> _Prompt_: A verbatim transcription of every record below is required.

======== Exercise data

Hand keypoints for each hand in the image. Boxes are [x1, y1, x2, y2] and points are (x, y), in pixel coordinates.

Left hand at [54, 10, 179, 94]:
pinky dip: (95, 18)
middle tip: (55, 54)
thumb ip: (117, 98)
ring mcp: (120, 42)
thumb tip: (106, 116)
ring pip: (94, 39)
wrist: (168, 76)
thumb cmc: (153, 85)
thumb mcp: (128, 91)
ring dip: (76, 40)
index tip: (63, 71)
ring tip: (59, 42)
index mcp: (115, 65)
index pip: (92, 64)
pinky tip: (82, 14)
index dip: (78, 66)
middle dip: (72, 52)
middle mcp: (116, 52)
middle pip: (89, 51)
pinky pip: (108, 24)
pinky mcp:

================

> _Result of the exercise_:
Hand keypoints for each hand in the image. Boxes are [x1, y1, x2, y2] and points are (x, y), in pixel coordinates.

Left hand at [54, 10, 179, 94]:
pinky dip: (95, 18)
middle tip: (55, 54)
thumb ip: (117, 98)
ring mcp: (120, 42)
thumb tip: (106, 116)
ring pip: (94, 39)
wrist: (168, 76)
thumb cmc: (153, 85)
thumb mcp: (128, 91)
ring dip: (76, 40)
index tip: (63, 71)
ring tip: (59, 42)
index mcp: (115, 65)
index pip: (92, 64)
pinky tip: (82, 14)
index dip: (78, 66)
middle dip: (72, 52)
middle mcp: (116, 52)
middle pip: (89, 51)
pinky pip: (108, 24)
pinky mcp:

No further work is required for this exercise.